(no subject)

May 21, 2006 01:38

this got me thinking.

did i grow up to be something that i hate or have i not grown up yet? i was just thinking about it and i started to think that i have started to abuse every substance that i was raised to stay away from. but i think my values are pretty much in check. i respect the people that i need to respect, but when they are not looking i drink some of their scotch. is that so wrong? i don't think so, bitches.

tonight, i went to a house where the typical rules do not apply. i saw my ex and she had a headache but i did not care because i had no reason to care. in fact, i was glad she had a headache because it made her not talk to me. as a result, we watched the Deadliest Catch on TV. it was about crabfishermen. they made 200000 dollars for a week of work. i want to do that next summer so i think i'm going to do that.

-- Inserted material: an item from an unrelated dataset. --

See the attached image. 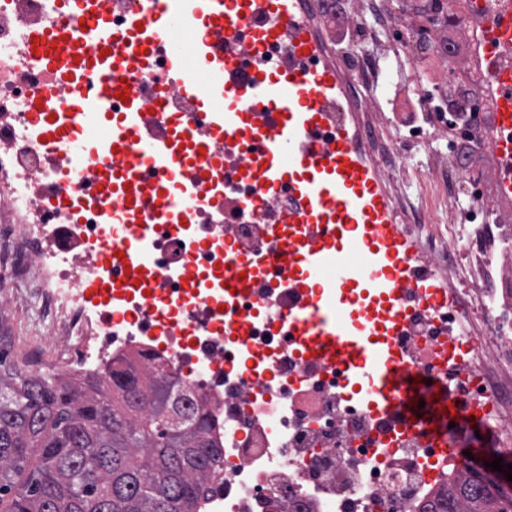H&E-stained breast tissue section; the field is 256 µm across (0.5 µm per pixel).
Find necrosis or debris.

russell just showed me a picture of Lordi. apparently they are not Gwar and apparently thinking that they are Gwar is a fucking federal case. why does everything need to be a federal case with you? that is an aqua teen reference if you do not knowwwww.

my mom graduates from her MBA school tomorrow and i need to go to her ceremony apparently. she is winning a medal for participation or attendance or something and she is so excited about it. everyone in my family is a success and they have to make sure that i know that at all time. i saw my cousin today and he beat me in basketball and he is a lot younger than me. my self esteem took a major blow as a result. i am surprised that i am able to type in this state.

i have written way tooo much. life is an illusion. take that home. chew it.